Analytical methods across the 48 publications: HPLC or UHPLC with UV/Vis or MS detection (41.6%), genetic methods (13.9%), LC-MS (13.9%), HPTLC (11.1%), UHPLC-UV/Vis (8.3%), NMR (6.9%), ICP-MS (4.2%), microscopy (4.2%), UV/Vis (4.2%), infrared (2.8%), GC-MS (2.8%), isotope MS (2.8%), wet chemistry (4.2%), AA spectroscopy (1.4%). A majority (68%) of HPLC/UHPLC methods used validated analytical methods; however, 19 of 48 publications did not use a validated method and in some cases method validation was unclear.

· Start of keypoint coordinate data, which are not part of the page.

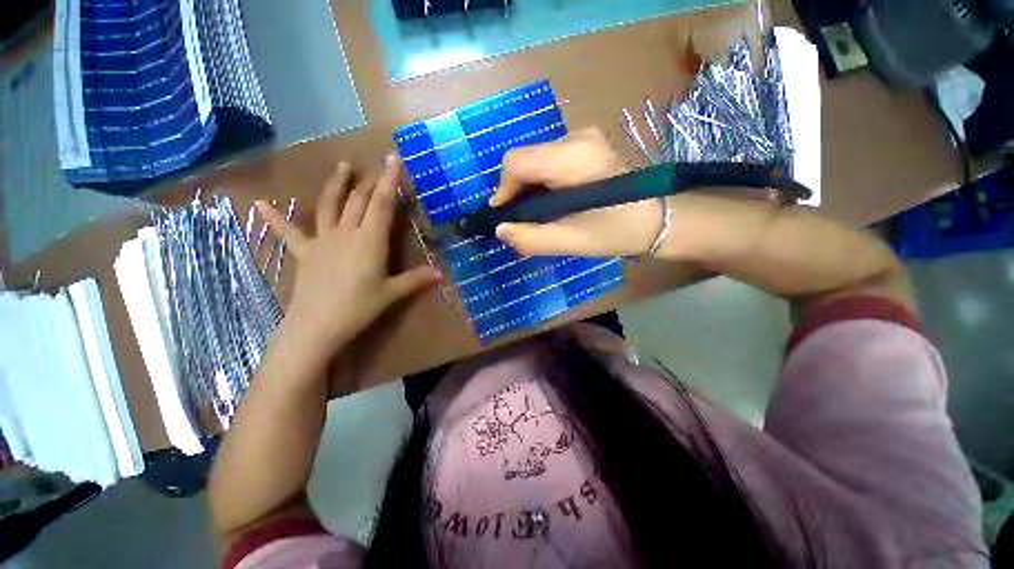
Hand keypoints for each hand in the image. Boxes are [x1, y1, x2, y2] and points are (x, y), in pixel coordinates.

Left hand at [257, 157, 440, 368]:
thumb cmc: (359, 308)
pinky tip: (259, 204)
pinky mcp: (304, 252)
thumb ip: (416, 280)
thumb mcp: (392, 293)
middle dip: (371, 181)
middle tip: (377, 165)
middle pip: (359, 200)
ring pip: (330, 205)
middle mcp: (346, 233)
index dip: (389, 181)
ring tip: (343, 166)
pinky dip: (275, 218)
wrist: (316, 326)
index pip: (382, 204)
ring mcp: (322, 240)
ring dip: (337, 185)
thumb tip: (440, 274)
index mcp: (370, 241)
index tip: (393, 160)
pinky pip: (289, 232)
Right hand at [490, 128, 666, 256]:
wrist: (657, 219)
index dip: (503, 190)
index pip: (516, 162)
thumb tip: (501, 229)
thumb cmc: (616, 232)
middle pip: (524, 160)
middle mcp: (576, 137)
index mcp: (573, 158)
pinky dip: (542, 183)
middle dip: (517, 192)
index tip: (505, 216)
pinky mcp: (586, 144)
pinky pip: (548, 161)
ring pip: (535, 161)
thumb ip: (531, 238)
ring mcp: (582, 137)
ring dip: (529, 189)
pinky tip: (552, 203)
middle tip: (523, 221)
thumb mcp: (571, 242)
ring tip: (539, 215)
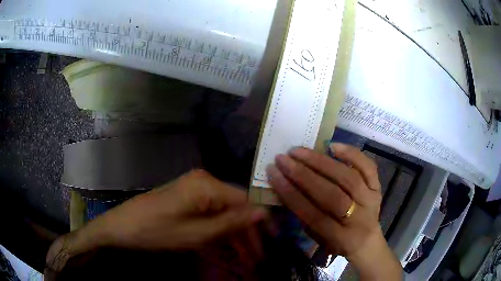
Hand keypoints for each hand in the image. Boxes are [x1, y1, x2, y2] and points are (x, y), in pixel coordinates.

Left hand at [46, 170, 266, 271]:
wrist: (121, 227)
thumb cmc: (156, 232)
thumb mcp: (196, 234)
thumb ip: (231, 223)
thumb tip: (264, 212)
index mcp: (207, 185)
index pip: (246, 201)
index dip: (262, 222)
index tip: (273, 241)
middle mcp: (204, 181)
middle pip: (236, 207)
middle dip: (248, 233)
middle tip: (258, 257)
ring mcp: (195, 189)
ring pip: (224, 212)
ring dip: (235, 235)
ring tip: (247, 258)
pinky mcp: (187, 198)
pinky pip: (211, 213)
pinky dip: (220, 230)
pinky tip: (228, 246)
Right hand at [267, 143, 401, 279]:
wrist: (367, 241)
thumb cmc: (338, 243)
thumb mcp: (318, 239)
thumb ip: (304, 217)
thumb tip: (287, 187)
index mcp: (340, 238)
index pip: (312, 213)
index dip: (291, 193)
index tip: (273, 174)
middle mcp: (359, 218)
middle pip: (331, 194)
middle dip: (303, 175)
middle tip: (283, 159)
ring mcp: (371, 200)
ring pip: (347, 178)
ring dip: (321, 162)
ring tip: (300, 151)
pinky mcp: (378, 188)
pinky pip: (368, 167)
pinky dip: (351, 154)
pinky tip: (333, 146)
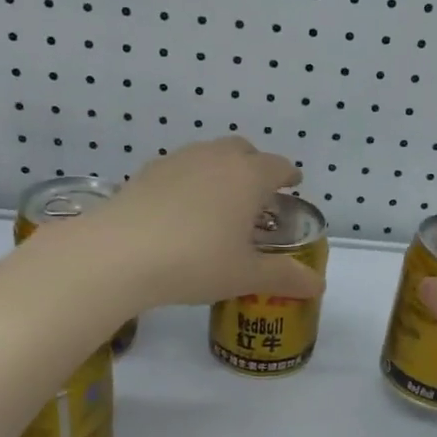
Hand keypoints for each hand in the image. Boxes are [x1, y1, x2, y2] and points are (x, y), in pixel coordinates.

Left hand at [85, 139, 326, 309]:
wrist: (119, 254)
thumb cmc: (196, 261)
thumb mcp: (245, 275)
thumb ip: (284, 277)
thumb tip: (317, 285)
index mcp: (248, 176)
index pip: (278, 166)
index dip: (288, 175)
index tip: (292, 184)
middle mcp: (216, 158)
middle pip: (243, 151)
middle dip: (255, 167)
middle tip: (257, 196)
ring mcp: (178, 160)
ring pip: (209, 155)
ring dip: (222, 171)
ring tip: (219, 203)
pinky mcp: (147, 172)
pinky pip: (180, 168)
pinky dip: (191, 181)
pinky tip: (182, 210)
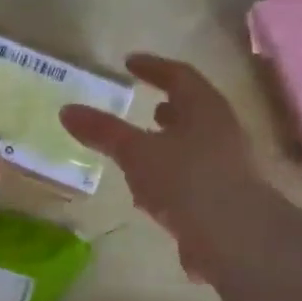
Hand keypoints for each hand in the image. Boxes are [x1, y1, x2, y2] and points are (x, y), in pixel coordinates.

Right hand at [60, 54, 260, 274]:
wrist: (234, 237)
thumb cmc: (185, 180)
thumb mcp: (136, 152)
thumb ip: (103, 131)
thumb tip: (67, 110)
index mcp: (204, 108)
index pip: (179, 76)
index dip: (153, 67)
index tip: (130, 63)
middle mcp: (221, 131)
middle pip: (193, 111)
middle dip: (168, 107)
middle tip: (146, 105)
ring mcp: (226, 166)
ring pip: (193, 144)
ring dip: (169, 142)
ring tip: (144, 148)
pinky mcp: (222, 198)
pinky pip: (192, 176)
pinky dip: (170, 174)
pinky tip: (151, 192)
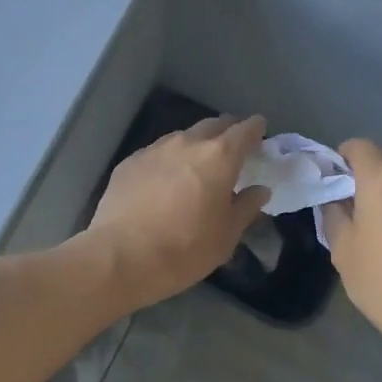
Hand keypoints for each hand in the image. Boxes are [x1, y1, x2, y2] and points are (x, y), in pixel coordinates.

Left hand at [84, 115, 271, 310]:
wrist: (122, 256)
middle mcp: (187, 143)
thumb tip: (259, 190)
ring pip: (183, 136)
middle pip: (212, 125)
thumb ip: (246, 207)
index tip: (260, 130)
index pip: (245, 129)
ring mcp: (155, 149)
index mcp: (219, 157)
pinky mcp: (129, 162)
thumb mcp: (226, 236)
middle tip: (232, 147)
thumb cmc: (185, 249)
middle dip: (226, 131)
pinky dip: (169, 159)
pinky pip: (157, 152)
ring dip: (196, 144)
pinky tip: (165, 179)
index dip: (255, 128)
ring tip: (198, 163)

Extent of adulteration was determined based on assessment by the authors of the published papers and, in some cases, by the scoping review authors themselves. Synthetic curcumin was concluded when curcumin concentration exceeded 90% of total curcuminoids, based on the 85.4% biobased upper limit from You et al. 2022.

Implications

Certification: the 20.0% global adulteration rate is the strongest available denominator for the proposition that any food product containing turmeric carries adulteration risk requiring ingredient-level testing. The distinction between spice-channel adulteration (lead chromate, toxic dyes) and supplement-channel adulteration (synthetic curcumin, bulking agents) means that the testing protocol must differ by supply chain: ICP-MS or XRF for Pb/Cr in spice-channel turmeric, HPLC-UV/Vis or isotope ratio MS for synthetic curcumin in supplement-channel turmeric.

Courses: the Bangladesh enforcement success story (47% to 0% in two years) is the strongest documented case in the corpus of a regulatory intervention producing measurable contamination reduction in a spice supply chain. The mechanism (XRF field testing, prosecutable-act declaration, fines, education) is a concrete curriculum example for supply-chain intervention design.

Microbiome: not directly applicable.